**Study text**.
::::

Summary: The prophet Joseph Smith taught, “It is impossible for a man to be saved in ignorance.” By this he meant that if we want to be saved there are certain specific rules, conditions, laws, requirements, or prerequisites that must be met, and if not then it is impossible for us to obtain salvation. But in order for us to adhere to the laws governing salvation, we first have to know what they are. This article looks at what knowledge we need to acquire and why that’s important in order for us to truly become saved.
The prophet Joseph Smith taught, “It is impossible for a man to be saved in ignorance” (D&C 131:6). By this he meant that if we want to be saved there are certain specific rules, conditions, laws, requirements, or prerequisites that must be met, and if not then it is impossible for us to obtain salvation. But in order for us to adhere to the laws governing salvation, we first have to know what they are.
The laws that govern salvation are, first believe in Jesus Christ as our Savior, then a person must repent of their sins, be baptized by someone having the proper authority, receive the Holy Ghost, make covenants with the Lord, and endure to the end in keeping the commandments of God. Without doing each and all of these things a person cannot be saved.
Since God’s arch enemy, Satan, wants to thwart God’s plan, he attempts to either make sure we don’t gain the knowledge necessary to become saved, or he distorts, misleads, misinterprets, and alters the knowledge of salvation so that we become confused and thereby deceived into following a different path than the one God has ordained. In the words of Nephi, in this way “the devil cheateth their soul, and leadeth them away carefully down to hell (2 Nephi 28:21).
Take for instance the doctrine of baptism. In the early history of Christianity, from the records we have, it was administered by dunking an adult person completely under water. Later, baptism was changed to include infants, and since it’s dangerous to fully immerse a baby underwater, this action was replaced by merely pouring a small amount of water over the head of the infant. But within a short time this then became the standard way to baptize adults as well.
At the beginning of the Reformation it was still taught that baptism was essential to salvation and but instead of being administered only by an authorized priest of the Catholic church, the reformers changed the doctrine to allow any ordained minister of any faith the authority to baptize those who believed on their words.

::::

**Assignment a**.
Output the listing as a Markdown table with the columns "Row" and "Line," starting at the line that contains "median 0.00, box" and ending at the last line of the listing. Skip blank lines and leave the pictures out.

::::

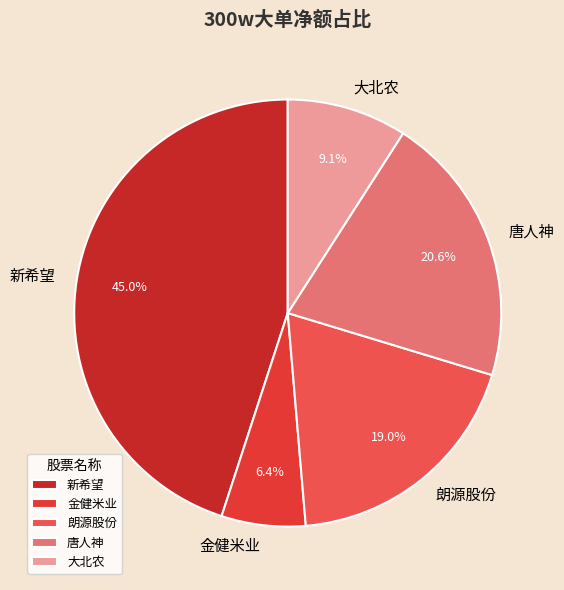

What is the largest slice in the pie chart?

新希望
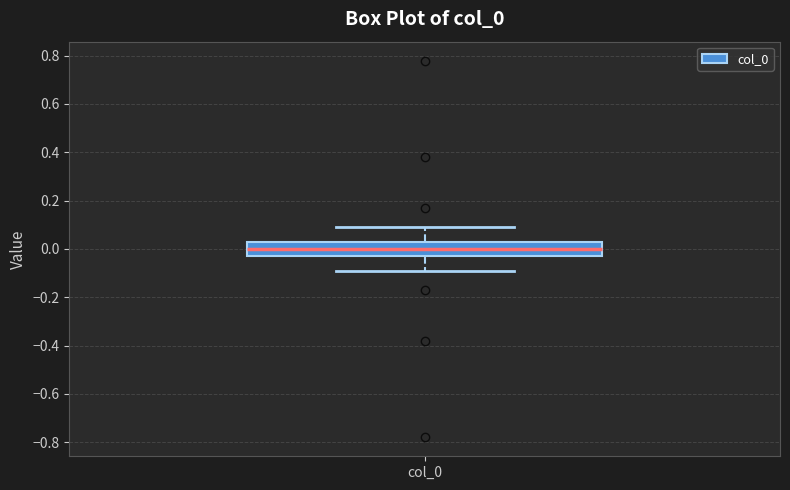

Read this box plot against the y-axis: the position of the median line, the range covered by the box, and the ends of both whiskers. The values are not printed on the chart, so give them approximately, as read against the axis.

median 0.00, box -0.04 to 0.04, whiskers -0.10 to 0.10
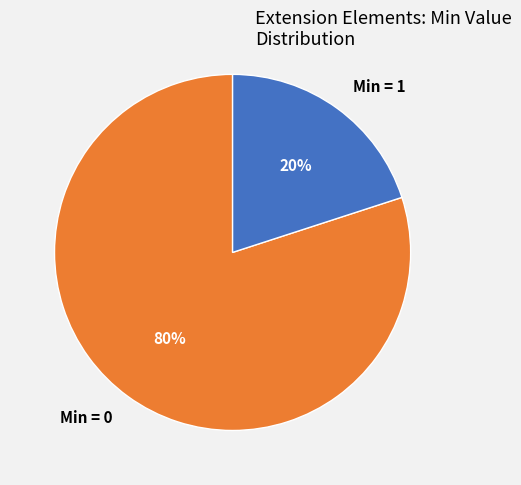

Which slice is the largest?

Min = 0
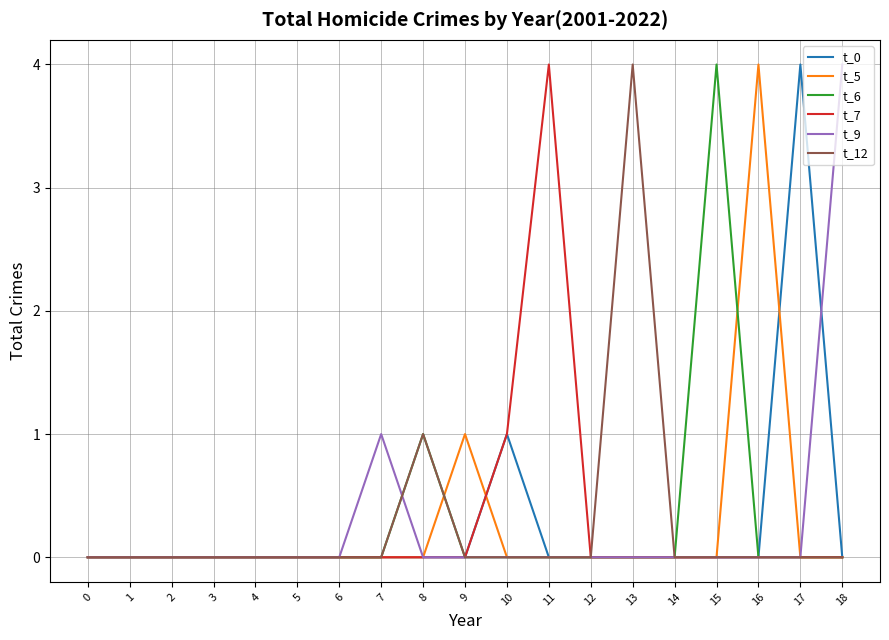

True or false: t_5 has more than 0 points higher than both neighbors.

True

::::

**Assignment b**.
According to the text on salvation, by whom must a person be baptized?

**Written reply a**.
| Row | Line |
|---|---|
| 1 | median 0.00, box -0.04 to 0.04, whiskers -0.10 to 0.10 |
| 2 | Which slice is the largest? |
| 3 | Min = 0 |
| 4 | True or false: t_5 has more than 0 points higher than both neighbors. |
| 5 | True |

**Written reply b**.
By someone having the proper authority.